* [Document]:
Skip to main content

Probabilistic Noising of Natural Language

Project description

Artext: Artificial Text Generation

Probabilistic Noisig of Natural Languages

Artext is a work on intentionally injecting noise into text without affecting the text's core meaning to human reader. This kind of data can be useful for many NLP tasks, particulary to make models robust to erroneous text. This is a work in progress, we will publish the results of our experiments soon. Meanwhile, if you use artext in your research please cite this repository.

Note: Noising will generally increase the vocabulary size, as it introduces word inflections and spelling variations.
Therefore use with caution specially when the target models are neural networks.

Setup

Developed and tested with Python 3.6.

Using pip:

pip install artext

From source:

git clone https://github.com/fgaim/artext
cd artext
pip install -r requirements.txt
python setup.py install

Install required resources:

python -m spacy.load('en_core_web_sm')
python -m nltk.download('punckt')

Usage

Use from commandline

Generate sentence or document level noisy samples for a text file follows. Use -h to show all options.

python -m artext -src source.txt -out output.txt -l sent -er 0.5 -n 10

[or] From source code using inject.py as follows.

python inject.py -src source.txt -out output.txt -l sent -er 0.5 -n 10

Use programmatically

from artext import Artext

artxt = Artext()
artxt.samples = 5
sent = 'This is a sample sentence, to be noised.'
noises = artxt.noise_sentence(sent)
print(noises)

Examples

python test.py -er 0.5 -n 20

Sentence Level Examples

Input:
This person tried to keep an eye on the president while doing his work.

Noises:
- This person tried to keep eye on the president while doing his work :
- This person tried to keep an eye on the president while doing his works.
- This people tried to keep an eye in the president while doing his works.
- This people tried to keep an eye with the president while doing his work.
- This person tried to keep an eye on president while doing his work.
- This person tried to keep an eye on a president while doing his work.

* [Provided information]:

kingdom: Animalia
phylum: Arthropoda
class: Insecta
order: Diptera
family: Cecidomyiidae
==
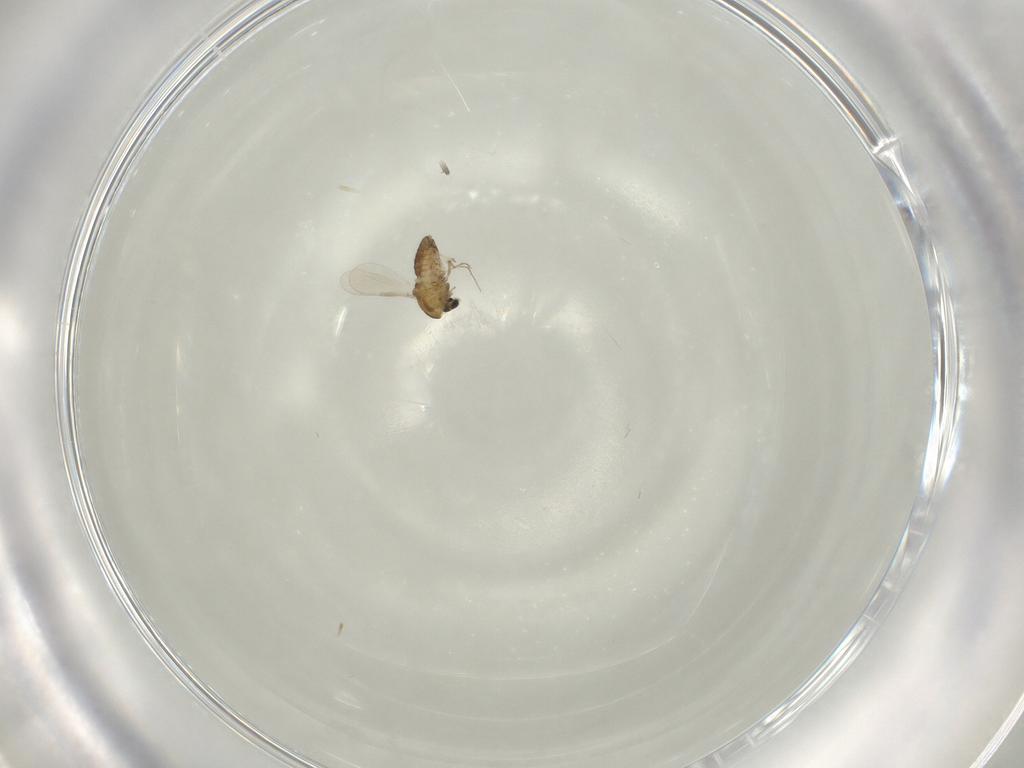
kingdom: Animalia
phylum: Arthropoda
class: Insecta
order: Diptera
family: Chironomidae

* [What the task asks]: According to the Artext project description above, which Python version was the tool developed and tested with? Please answer in a few words.

* [Expected answer]: Python 3.6